Las reformas que Leguía envió a la Asamblea Nacional eran 19. Se suprimía la elección parlamentaria por tercios, estableciéndose la renovación total del Congreso; la elección de los miembros del Legislativo debía coincidir con la del presidente y vicepresidentes de la República; el mandato presidencial duraría cinco años; desaparecían los parlamentarios suplentes, entre otras. Estas reformas, declaró Leguía, eran intangibles. Javier Prado protestó en defensa del fuero parlamentario que no podía aceptar imposiciones. ‘Intangible’, según el diccionario de la Real Academia Española de la Lengua, es aquello “que no debe o no puede tocarse”. Intervino entonces en la polémica Mariano H. Cornejo, quien presidía la Asamblea, y propuso que intangible se cambiara por irrevocable, o sea “lo que no se puede revocar o anular”, pero sí cambiar y mejorar. La Constitución se promulgó el 18 de enero de 1920 y el Congreso proclamó a Leguía como presidente constitucional de la República. Así comenzó la “Patria Nueva”.

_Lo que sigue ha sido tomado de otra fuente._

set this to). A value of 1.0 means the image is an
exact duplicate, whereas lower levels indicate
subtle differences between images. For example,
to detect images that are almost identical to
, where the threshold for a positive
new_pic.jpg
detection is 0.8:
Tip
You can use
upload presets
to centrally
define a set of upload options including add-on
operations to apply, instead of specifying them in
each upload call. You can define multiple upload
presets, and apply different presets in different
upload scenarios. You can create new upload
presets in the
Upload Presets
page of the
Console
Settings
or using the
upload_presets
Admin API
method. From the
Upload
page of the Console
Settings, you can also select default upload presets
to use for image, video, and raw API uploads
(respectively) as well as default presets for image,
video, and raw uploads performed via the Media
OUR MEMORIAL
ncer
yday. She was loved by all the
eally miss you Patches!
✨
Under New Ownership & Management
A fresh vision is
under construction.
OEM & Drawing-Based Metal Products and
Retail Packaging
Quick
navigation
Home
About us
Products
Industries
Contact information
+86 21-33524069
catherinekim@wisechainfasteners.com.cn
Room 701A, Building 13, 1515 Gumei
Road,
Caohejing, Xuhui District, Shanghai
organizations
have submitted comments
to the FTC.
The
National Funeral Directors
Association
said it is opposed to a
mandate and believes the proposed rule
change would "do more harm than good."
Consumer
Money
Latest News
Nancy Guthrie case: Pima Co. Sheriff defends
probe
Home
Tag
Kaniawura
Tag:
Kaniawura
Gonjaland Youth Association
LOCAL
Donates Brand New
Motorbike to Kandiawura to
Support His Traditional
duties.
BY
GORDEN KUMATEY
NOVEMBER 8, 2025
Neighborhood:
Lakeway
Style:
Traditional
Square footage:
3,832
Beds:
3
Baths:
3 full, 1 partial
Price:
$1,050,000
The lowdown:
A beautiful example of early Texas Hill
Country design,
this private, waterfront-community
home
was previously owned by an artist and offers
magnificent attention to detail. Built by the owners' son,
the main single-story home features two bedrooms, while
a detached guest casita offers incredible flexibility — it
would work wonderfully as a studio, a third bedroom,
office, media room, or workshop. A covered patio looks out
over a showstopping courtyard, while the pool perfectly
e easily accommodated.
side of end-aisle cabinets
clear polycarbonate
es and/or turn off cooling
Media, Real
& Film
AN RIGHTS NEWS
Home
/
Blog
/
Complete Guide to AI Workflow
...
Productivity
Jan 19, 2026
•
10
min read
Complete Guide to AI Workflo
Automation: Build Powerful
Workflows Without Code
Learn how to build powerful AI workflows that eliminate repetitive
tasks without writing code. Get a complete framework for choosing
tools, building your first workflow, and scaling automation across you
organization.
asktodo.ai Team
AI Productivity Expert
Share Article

Leguía apresuró la desaparición de los viejos partidos tradicionales, el Civil, de Manuel Pardo, el Demócrata, de Nicolás de Piérola, y el Liberal, de Augusto Durand. Solo el Partido Constitucional, del mariscal Andrés Avelino Cáceres, apoyó al nuevo mandatario. Leguía hizo escarnio de las leyes y mofa del Poder Judicial. Se rodeó de aduladores y para sus adversarios solo hubo cárceles y deportación. A ellos les llamaba despectivamente “malditos” y “réprobos”. Jorge Basadre, comentando la dureza y el odio que abundó en el régimen de Leguía y su desastroso final a causa del golpe militar del comandante Luis Miguel Sánchez Cerro, escribió: “En gran parte, la política de sanción a los caídos en 1930 y el ensañamiento feroz con el ex presidente Leguía tiene un antecedente en el estado de ánimo exacerbado que el leguiismo creó en 1919 y cultivó durante once años”. Tal vez vale la pena recordar el viejo refrán castellano que dice: “Quien siembra vientos cosecha tempestades”.